La fe que persevera

Por la fe cayeron las murallas de Jericó, después de haber marchado el pueblo siete días a su alrededor Hebreos 11.30

La fe del pueblo de Dios es una fe eclesial, que se vive en comunidad y que se manifiesta por la liturgia, por la evangelización, por la comunión y por la diaconia. Es una de las manifestaciones más importantes en la vida del pueblo que fue liberado de la esclavitud de sus pecados. Este versículo y el anterior son los únicos que describen la fe del pueblo de Dios. En el anterior vimos que por la fe cruzaron el mar. En este vemos que por la fe marcharon siete días alrededor de Jericó hasta que sus poderosas murallas se derrumbaron.

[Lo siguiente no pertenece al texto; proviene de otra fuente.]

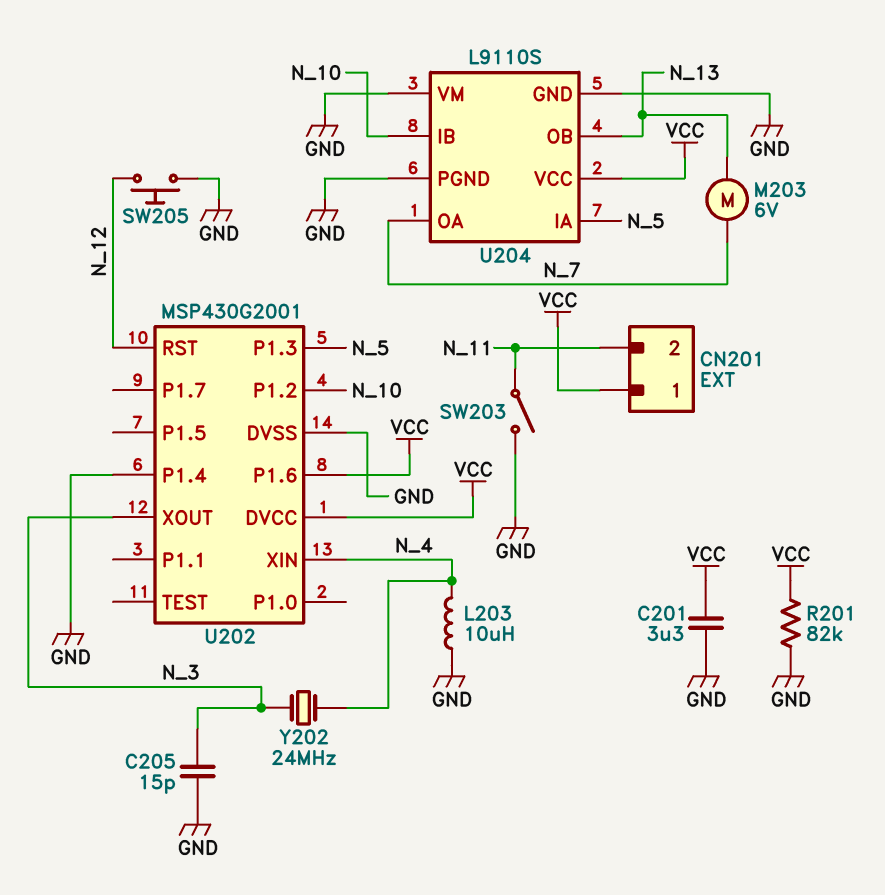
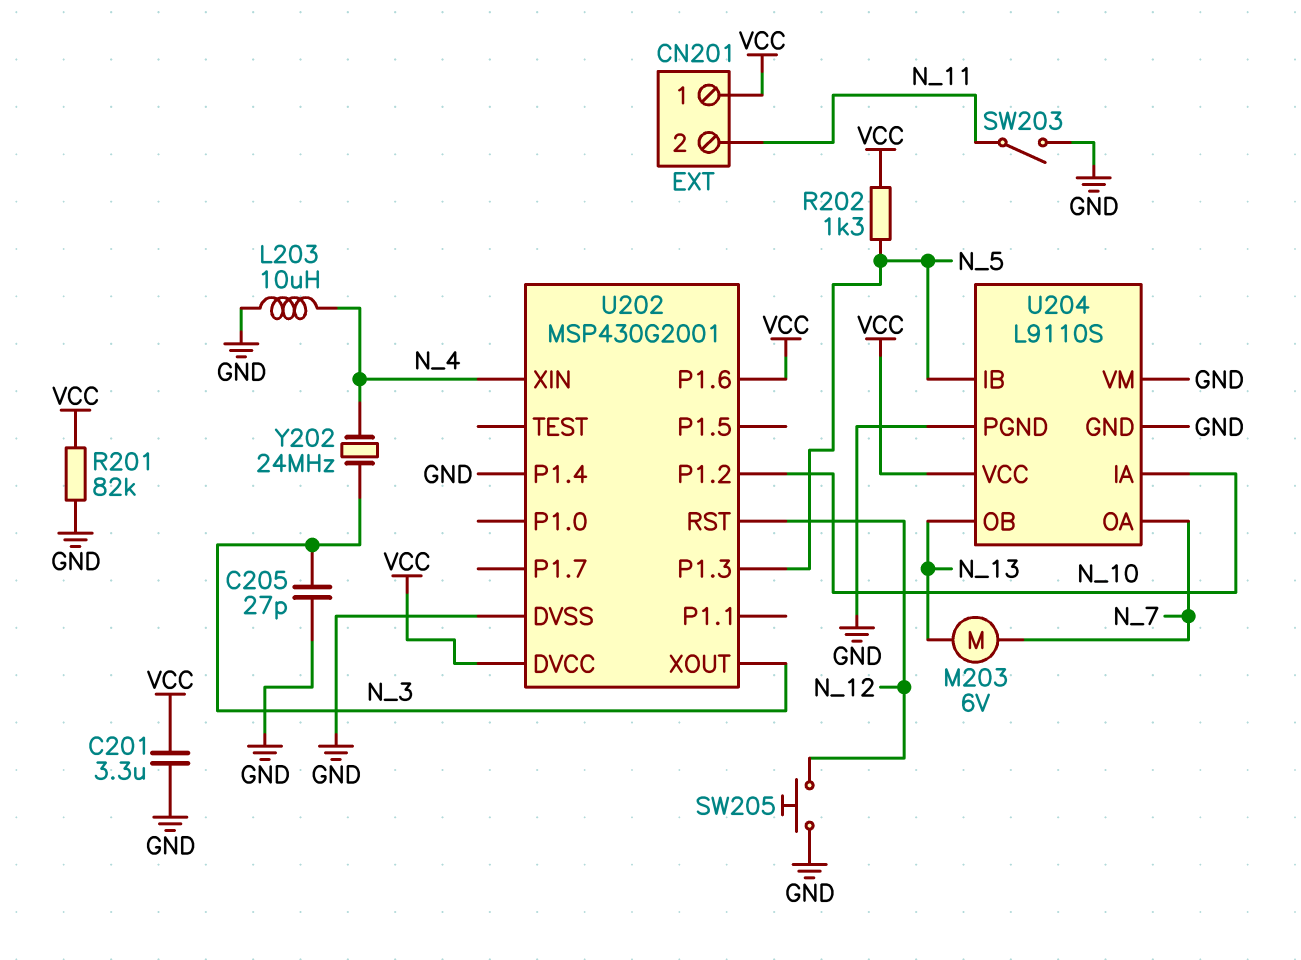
C205: 15pF (GND, N_3) -> 27pF (GND, N_3)
R202: none -> 1.3k (N_5, VCC)
U204 pin IA: N_5 -> N_10
U204 pin IB: N_10 -> N_5

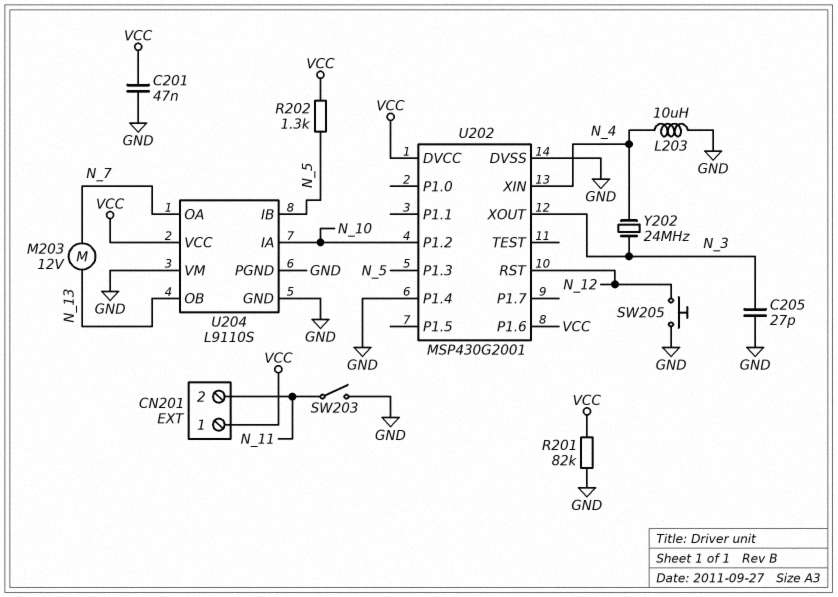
C201: 3.3uF (GND, VCC) -> 47nF (GND, VCC)
M203: motor 6V (N_7, N_13) -> motor 12V (N_7, N_13)

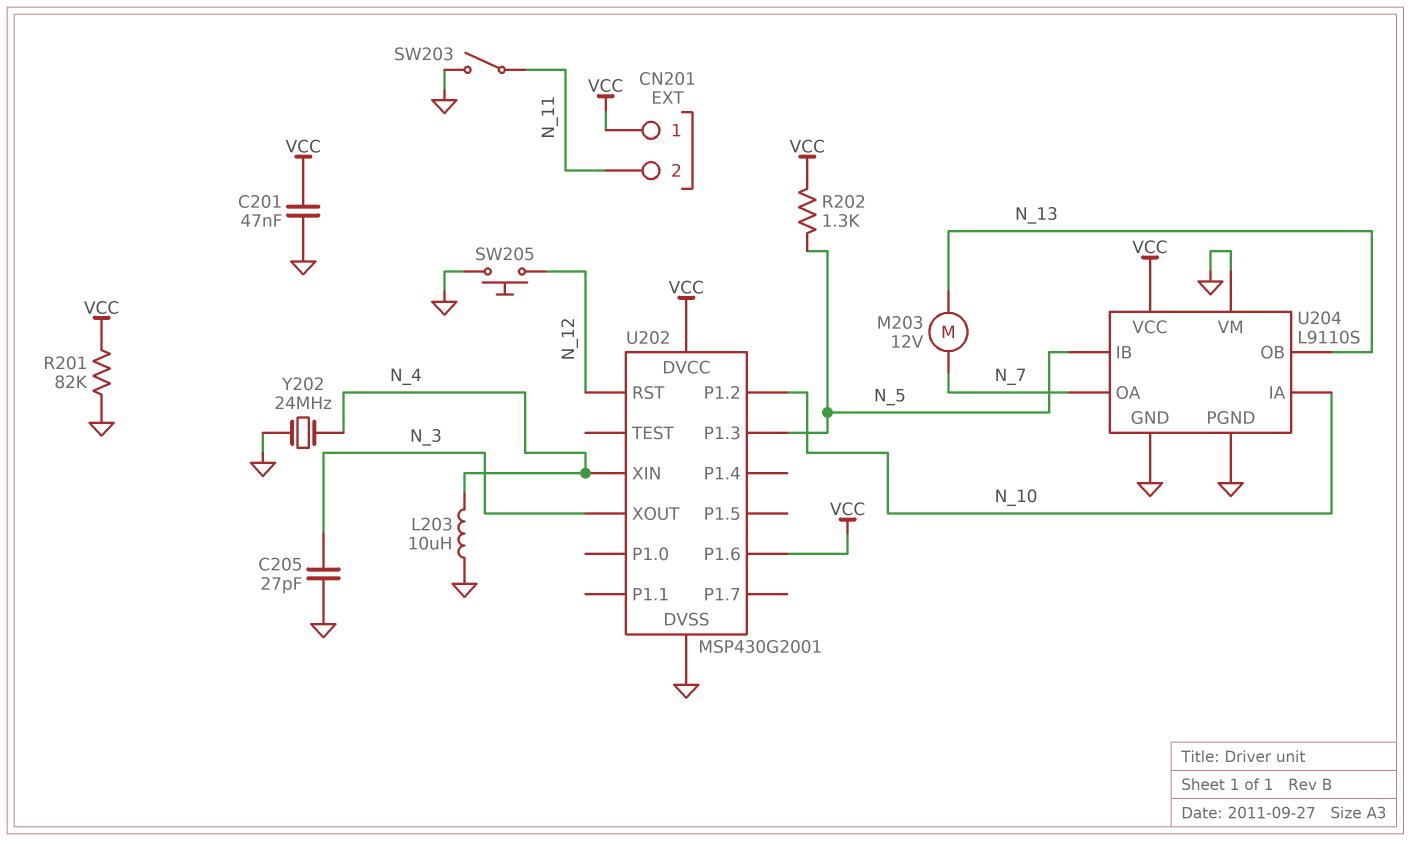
U202 pin P1.4: GND -> none
Y202: 24MHz (N_3, N_4) -> 24MHz (GND, N_4)

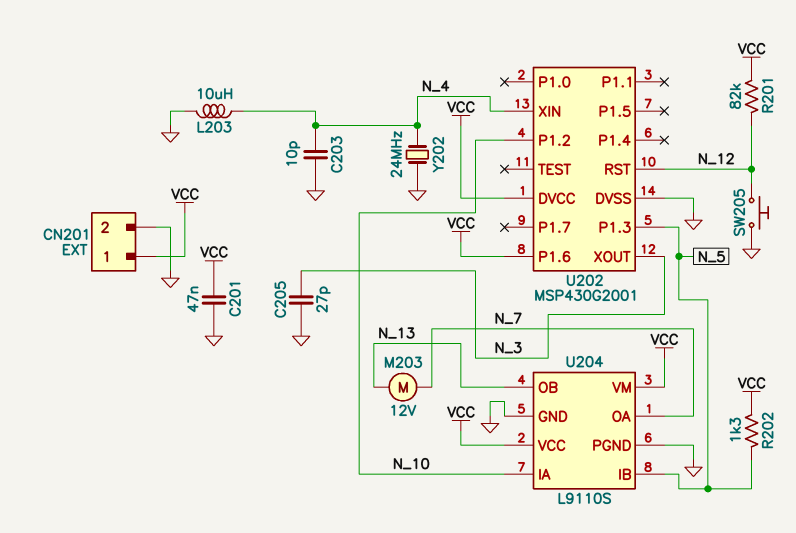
C203: none -> 10pF (GND, N_4)
CN201 pin 2: N_11 -> GND
R201: 82k (GND, VCC) -> 82k (N_12, VCC)
SW203: switch (GND, N_11) -> none
U204 pin VM: GND -> VCC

Se trató de un evento muy importante en la historia de la salvación, no solo por la manera como sucedió, sino que también por haber sido un paso decisivo para la conquista de la tierra prometida por Dios. Pero marchar siete días tocando trompetas alrededor da las murallas ciertamente les ha parecido a los moradores de Jericó un espectáculo digno de aplausos, risas y burlas. ¿Cómo podían pensar en conquistar una ciudad amurallada tocando trompetas y dando vueltas? ¿Dónde estaba el poderoso ejército israelí? ¿Qué de este pueblo que ahogo al ejército egipcio en el mar, tal como lo oímos hablar?

Lo mismo que vimos en el verso anterior: la fe ante la increencia, la acción sobrenatural de Dios frente al naturalismo (¿científico?) establecido. Un pueblo que ejerce efectivamente su fe salvadora en Dios se convierte en un pueblo fuerte que, día a día y paso a paso, experimenta la acción redentora de Dios a favor de los seres humanos, y se comprende a sí mismo como instrumento de la bondad y de la salvación de Dios en el mundo.

Volvemos a la misma pregunta del final del estudio anterior: ¿Pueblo que marcha con perseverancia o moradores de Jericó que ven sus murallas derrumbadas?